Return the data that follows, keeping every word and mark unchanged.
*** PROVIDED MATERIAL Section Begins ***
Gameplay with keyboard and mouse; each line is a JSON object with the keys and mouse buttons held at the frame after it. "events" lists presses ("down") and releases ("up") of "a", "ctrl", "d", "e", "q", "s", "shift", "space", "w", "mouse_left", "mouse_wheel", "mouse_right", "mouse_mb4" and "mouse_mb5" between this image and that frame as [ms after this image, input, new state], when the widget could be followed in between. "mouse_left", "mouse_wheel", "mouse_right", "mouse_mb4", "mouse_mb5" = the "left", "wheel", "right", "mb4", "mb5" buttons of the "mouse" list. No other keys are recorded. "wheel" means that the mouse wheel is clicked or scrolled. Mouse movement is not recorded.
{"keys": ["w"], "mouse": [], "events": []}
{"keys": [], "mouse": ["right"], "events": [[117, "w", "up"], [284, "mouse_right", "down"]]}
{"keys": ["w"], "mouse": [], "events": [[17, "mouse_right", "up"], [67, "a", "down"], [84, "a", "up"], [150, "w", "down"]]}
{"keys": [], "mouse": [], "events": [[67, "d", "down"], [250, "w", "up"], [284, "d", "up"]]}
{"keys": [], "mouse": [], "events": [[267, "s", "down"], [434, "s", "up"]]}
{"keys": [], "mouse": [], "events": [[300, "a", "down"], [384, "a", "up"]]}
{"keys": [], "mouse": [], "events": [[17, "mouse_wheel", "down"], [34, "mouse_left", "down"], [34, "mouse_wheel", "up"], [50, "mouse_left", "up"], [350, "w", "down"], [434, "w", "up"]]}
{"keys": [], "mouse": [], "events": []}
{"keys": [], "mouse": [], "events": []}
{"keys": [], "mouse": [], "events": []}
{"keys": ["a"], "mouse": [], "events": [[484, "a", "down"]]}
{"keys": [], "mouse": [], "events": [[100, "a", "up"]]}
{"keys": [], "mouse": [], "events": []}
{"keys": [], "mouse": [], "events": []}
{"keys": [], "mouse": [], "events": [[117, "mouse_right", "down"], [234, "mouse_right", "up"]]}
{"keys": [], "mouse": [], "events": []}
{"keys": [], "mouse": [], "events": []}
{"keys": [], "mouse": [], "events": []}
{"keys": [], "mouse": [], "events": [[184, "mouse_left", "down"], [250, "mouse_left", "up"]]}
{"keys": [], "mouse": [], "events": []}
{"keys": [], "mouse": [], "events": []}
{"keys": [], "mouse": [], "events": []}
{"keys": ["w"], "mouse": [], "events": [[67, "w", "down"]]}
*** PROVIDED MATERIAL Section Ends ***
» REPLY
Gameplay with keyboard and mouse; each line is a JSON object with the keys and mouse buttons held at the frame after it. "events" lists presses ("down") and releases ("up") of "a", "ctrl", "d", "e", "q", "s", "shift", "space", "w", "mouse_left", "mouse_wheel", "mouse_right", "mouse_mb4" and "mouse_mb5" between this image and that frame as [ms after this image, input, new state], when the widget could be followed in between. "mouse_left", "mouse_wheel", "mouse_right", "mouse_mb4", "mouse_mb5" = the "left", "wheel", "right", "mb4", "mb5" buttons of the "mouse" list. No other keys are recorded. "wheel" means that the mouse wheel is clicked or scrolled. Mouse movement is not recorded.
{"keys": ["w"], "mouse": [], "events": []}
{"keys": [], "mouse": ["right"], "events": [[117, "w", "up"], [284, "mouse_right", "down"]]}
{"keys": ["w"], "mouse": [], "events": [[17, "mouse_right", "up"], [67, "a", "down"], [84, "a", "up"], [150, "w", "down"]]}
{"keys": [], "mouse": [], "events": [[67, "d", "down"], [250, "w", "up"], [284, "d", "up"]]}
{"keys": [], "mouse": [], "events": [[267, "s", "down"], [434, "s", "up"]]}
{"keys": [], "mouse": [], "events": [[300, "a", "down"], [384, "a", "up"]]}
{"keys": [], "mouse": [], "events": [[17, "mouse_wheel", "down"], [34, "mouse_left", "down"], [34, "mouse_wheel", "up"], [50, "mouse_left", "up"], [350, "w", "down"], [434, "w", "up"]]}
{"keys": [], "mouse": [], "events": []}
{"keys": [], "mouse": [], "events": []}
{"keys": [], "mouse": [], "events": []}
{"keys": ["a"], "mouse": [], "events": [[484, "a", "down"]]}
{"keys": [], "mouse": [], "events": [[100, "a", "up"]]}
{"keys": [], "mouse": [], "events": []}
{"keys": [], "mouse": [], "events": []}
{"keys": [], "mouse": [], "events": [[117, "mouse_right", "down"], [234, "mouse_right", "up"]]}
{"keys": [], "mouse": [], "events": []}
{"keys": [], "mouse": [], "events": []}
{"keys": [], "mouse": [], "events": []}
{"keys": [], "mouse": [], "events": [[184, "mouse_left", "down"], [250, "mouse_left", "up"]]}
{"keys": [], "mouse": [], "events": []}
{"keys": [], "mouse": [], "events": []}
{"keys": [], "mouse": [], "events": []}
{"keys": ["w"], "mouse": [], "events": [[67, "w", "down"]]}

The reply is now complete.